RECORD EXCERPTS:
— Begin —

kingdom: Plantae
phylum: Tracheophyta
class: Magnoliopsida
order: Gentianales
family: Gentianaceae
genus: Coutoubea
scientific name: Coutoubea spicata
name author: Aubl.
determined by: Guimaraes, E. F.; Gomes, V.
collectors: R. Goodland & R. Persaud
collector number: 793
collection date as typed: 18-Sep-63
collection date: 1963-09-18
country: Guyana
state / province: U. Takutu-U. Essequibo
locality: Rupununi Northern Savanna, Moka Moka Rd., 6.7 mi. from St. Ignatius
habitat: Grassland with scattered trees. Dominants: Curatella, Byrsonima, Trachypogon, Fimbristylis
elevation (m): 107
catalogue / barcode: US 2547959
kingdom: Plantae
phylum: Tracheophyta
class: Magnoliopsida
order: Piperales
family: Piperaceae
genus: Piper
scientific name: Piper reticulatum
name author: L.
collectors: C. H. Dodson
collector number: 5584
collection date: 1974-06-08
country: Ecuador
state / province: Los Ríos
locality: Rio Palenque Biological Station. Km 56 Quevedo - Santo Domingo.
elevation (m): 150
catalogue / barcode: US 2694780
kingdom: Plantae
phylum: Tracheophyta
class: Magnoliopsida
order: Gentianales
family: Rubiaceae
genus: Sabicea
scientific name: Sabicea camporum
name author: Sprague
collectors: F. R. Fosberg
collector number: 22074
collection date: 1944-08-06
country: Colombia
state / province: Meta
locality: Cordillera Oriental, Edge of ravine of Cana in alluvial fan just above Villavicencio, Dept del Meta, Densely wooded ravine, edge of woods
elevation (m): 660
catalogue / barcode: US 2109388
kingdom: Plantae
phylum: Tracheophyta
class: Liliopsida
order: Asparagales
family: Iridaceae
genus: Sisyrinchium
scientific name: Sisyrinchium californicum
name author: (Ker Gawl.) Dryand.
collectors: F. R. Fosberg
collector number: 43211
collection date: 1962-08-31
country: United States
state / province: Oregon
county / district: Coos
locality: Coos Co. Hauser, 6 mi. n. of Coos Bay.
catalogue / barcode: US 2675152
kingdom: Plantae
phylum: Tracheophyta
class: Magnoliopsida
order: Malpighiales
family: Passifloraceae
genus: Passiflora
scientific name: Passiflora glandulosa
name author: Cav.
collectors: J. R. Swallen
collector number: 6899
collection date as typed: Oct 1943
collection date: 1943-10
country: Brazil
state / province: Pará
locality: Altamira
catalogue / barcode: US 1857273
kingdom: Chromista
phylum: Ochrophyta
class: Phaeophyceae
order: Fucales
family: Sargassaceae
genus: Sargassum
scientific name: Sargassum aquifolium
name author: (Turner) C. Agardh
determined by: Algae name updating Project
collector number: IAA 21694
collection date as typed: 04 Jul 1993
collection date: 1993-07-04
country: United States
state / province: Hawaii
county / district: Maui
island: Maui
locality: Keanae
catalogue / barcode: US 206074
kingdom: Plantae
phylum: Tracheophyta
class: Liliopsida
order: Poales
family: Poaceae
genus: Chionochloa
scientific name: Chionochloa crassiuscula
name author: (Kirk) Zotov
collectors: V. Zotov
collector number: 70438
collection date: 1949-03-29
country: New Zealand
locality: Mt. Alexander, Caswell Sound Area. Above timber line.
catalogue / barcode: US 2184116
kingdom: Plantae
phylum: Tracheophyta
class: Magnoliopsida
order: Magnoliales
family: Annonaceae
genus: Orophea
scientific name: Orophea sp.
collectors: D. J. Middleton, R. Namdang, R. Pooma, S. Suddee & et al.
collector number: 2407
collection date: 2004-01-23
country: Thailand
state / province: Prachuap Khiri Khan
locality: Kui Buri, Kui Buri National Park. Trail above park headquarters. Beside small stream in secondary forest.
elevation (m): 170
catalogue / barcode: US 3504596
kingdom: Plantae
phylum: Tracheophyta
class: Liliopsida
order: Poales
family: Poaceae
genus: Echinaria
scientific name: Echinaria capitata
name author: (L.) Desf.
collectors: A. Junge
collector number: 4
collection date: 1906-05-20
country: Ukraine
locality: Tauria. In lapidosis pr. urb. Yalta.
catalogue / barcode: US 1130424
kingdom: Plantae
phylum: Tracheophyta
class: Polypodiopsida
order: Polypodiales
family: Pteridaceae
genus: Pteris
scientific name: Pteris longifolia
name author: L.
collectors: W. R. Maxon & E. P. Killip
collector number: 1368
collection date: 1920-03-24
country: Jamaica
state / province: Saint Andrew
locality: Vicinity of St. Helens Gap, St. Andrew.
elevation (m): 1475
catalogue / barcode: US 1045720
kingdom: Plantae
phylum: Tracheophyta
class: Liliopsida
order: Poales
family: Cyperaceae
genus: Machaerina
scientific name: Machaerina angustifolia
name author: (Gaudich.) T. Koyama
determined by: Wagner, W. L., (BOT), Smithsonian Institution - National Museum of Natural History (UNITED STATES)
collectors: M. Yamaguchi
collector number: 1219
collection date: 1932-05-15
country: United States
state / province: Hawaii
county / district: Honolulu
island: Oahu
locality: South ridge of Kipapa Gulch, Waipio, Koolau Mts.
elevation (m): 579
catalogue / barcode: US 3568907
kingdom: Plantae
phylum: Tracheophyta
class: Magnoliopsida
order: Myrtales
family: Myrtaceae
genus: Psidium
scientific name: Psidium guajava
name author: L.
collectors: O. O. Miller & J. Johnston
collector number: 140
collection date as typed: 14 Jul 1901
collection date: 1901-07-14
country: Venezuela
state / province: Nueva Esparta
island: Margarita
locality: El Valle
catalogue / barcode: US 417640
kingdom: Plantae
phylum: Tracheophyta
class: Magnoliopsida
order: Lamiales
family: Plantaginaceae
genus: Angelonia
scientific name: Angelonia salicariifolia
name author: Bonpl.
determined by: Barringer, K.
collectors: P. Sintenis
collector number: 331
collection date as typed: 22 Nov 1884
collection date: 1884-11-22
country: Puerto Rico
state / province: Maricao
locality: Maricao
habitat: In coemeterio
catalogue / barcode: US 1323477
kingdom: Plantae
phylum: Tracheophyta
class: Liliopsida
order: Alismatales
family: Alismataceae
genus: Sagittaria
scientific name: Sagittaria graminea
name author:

— End —

TO DO: Reproduce the data lines from the one containing "collectors: O. O. Miller & J. Johnston" through the one containing "collector number: 331", inclusive, with "catalogue / barcode" replaced by "catalog number" and everything else left unchanged.

PROBLEM SOLUTION:
collectors: O. O. Miller & J. Johnston
collector number: 140
collection date as typed: 14 Jul 1901
collection date: 1901-07-14
country: Venezuela
state / province: Nueva Esparta
island: Margarita
locality: El Valle
catalog number: US 417640
kingdom: Plantae
phylum: Tracheophyta
class: Magnoliopsida
order: Lamiales
family: Plantaginaceae
genus: Angelonia
scientific name: Angelonia salicariifolia
name author: Bonpl.
determined by: Barringer, K.
collectors: P. Sintenis
collector number: 331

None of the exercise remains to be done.